» Exercise 1
Can you return the passage of the post about comfort and questions that begins at the words "Friday, May 9, 2014" and stops after the words "a glacial pace.", copied word for word?

Friday, May 9, 2014

Comfort and Questions

Today is one of those red-letter days.  I will be taking another giant step (it is to be hoped) in my journey toward the next phase of my business life.  This is a journey I have embarked upon reluctantly and with the bare minimum of zeal needed to inch me toward the goal.  I have no doubt the café experience scarred me for life when it comes to having confidence in my own ability to make wise and well-considered decisions.  This crisis of self-confidence makes me seek out any excuse NOT to do the things that need to be done.  Or that I THINK need to be done.  Because I’m never sure if I’ve correctly assessed that they need to be done at all.  And so, when I am not completely paralyzed by self-doubt, I am inching forward at a glacial pace.

When I come to one of these days where I am absolutely forced to move forward more than the most minuscule toe stretch, I find I often turn to the Universe and try to hide my head in her robes. “Don’t make me do this.  I can’t do this.  I’m afraid.”

And the Universe unerringly comes up with a wise reply.  Usually this reply comes completely out of left field, but is immediately obvious that it is THE thing to grasp…rather than retaining a death grip on my doubts and fears.

In the back of my mind, these days, are the things I’ve always wanted…things that I thought we would have by now, having worked all our lives and nearing retirement.  Things that it looks, now, as if we will never have.  Like a trip to Europe.  A beach house.  A paid-off mortgage. A car that is less than ten years old. The possibility of actually being ABLE to retire.

» Source data
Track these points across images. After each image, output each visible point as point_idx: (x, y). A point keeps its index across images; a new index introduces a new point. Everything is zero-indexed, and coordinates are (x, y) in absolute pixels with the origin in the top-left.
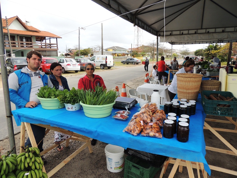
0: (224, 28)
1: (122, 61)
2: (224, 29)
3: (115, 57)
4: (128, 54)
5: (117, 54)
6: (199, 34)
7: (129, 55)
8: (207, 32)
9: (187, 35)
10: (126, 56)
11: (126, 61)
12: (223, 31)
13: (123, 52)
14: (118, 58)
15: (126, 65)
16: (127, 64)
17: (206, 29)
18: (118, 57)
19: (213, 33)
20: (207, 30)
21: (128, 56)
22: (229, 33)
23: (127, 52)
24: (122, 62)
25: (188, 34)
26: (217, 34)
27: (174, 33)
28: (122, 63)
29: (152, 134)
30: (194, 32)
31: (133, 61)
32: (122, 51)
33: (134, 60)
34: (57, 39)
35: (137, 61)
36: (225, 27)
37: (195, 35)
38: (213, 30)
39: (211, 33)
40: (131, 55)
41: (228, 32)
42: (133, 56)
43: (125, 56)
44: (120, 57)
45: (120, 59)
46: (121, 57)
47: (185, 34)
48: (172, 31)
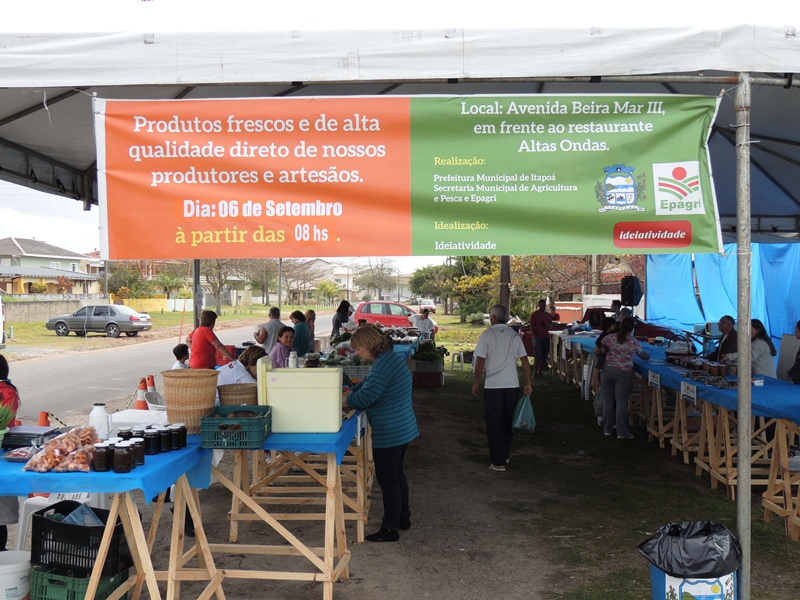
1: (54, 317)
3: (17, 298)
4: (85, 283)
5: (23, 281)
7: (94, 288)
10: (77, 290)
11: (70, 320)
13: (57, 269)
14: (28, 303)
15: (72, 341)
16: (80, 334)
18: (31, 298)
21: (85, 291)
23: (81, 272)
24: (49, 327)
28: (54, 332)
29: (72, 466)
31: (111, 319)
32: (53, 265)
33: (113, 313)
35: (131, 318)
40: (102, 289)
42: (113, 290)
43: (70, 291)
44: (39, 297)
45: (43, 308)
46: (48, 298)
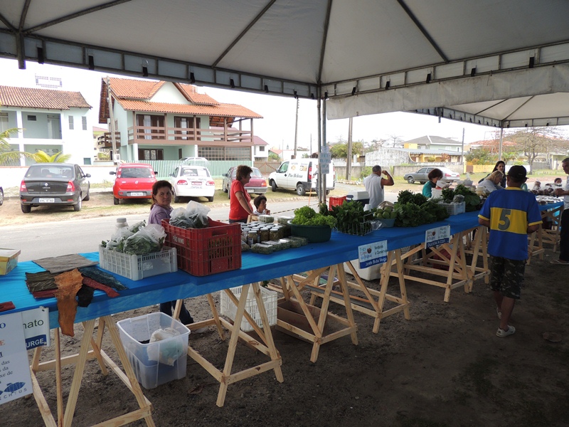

» Exercise 2
Could you give the entries again with "images" replaced by "frames" and everything else unchanged, leaving the pictures out of your answer?

» Exercise solution 1
Friday, May 9, 2014

Comfort and Questions

Today is one of those red-letter days.  I will be taking another giant step (it is to be hoped) in my journey toward the next phase of my business life.  This is a journey I have embarked upon reluctantly and with the bare minimum of zeal needed to inch me toward the goal.  I have no doubt the café experience scarred me for life when it comes to having confidence in my own ability to make wise and well-considered decisions.  This crisis of self-confidence makes me seek out any excuse NOT to do the things that need to be done.  Or that I THINK need to be done.  Because I’m never sure if I’ve correctly assessed that they need to be done at all.  And so, when I am not completely paralyzed by self-doubt, I am inching forward at a glacial pace.

» Exercise solution 2
Track these points across frames. After each image, output each visible point as point_idx: (x, y). A point keeps its index across frames; a new index introduces a new point. Everything is zero-indexed, and coordinates are (x, y) in absolute pixels with the origin in the top-left.
0: (224, 28)
1: (122, 61)
2: (224, 29)
3: (115, 57)
4: (128, 54)
5: (117, 54)
6: (199, 34)
7: (129, 55)
8: (207, 32)
9: (187, 35)
10: (126, 56)
11: (126, 61)
12: (223, 31)
13: (123, 52)
14: (118, 58)
15: (126, 65)
16: (127, 64)
17: (206, 29)
18: (118, 57)
19: (213, 33)
20: (207, 30)
21: (128, 56)
22: (229, 33)
23: (127, 52)
24: (122, 62)
25: (188, 34)
26: (217, 34)
27: (174, 33)
28: (122, 63)
29: (152, 134)
30: (194, 32)
31: (133, 61)
32: (122, 51)
33: (134, 60)
34: (57, 39)
35: (137, 61)
36: (225, 27)
37: (195, 35)
38: (213, 30)
39: (211, 33)
40: (131, 55)
41: (228, 32)
42: (133, 56)
43: (125, 56)
44: (120, 57)
45: (120, 59)
46: (121, 57)
47: (185, 34)
48: (172, 31)
1: (54, 317)
3: (17, 298)
4: (85, 283)
5: (23, 281)
7: (94, 288)
10: (77, 290)
11: (70, 320)
13: (57, 269)
14: (28, 303)
15: (72, 341)
16: (80, 334)
18: (31, 298)
21: (85, 291)
23: (81, 272)
24: (49, 327)
28: (54, 332)
29: (72, 466)
31: (111, 319)
32: (53, 265)
33: (113, 313)
35: (131, 318)
40: (102, 289)
42: (113, 290)
43: (70, 291)
44: (39, 297)
45: (43, 308)
46: (48, 298)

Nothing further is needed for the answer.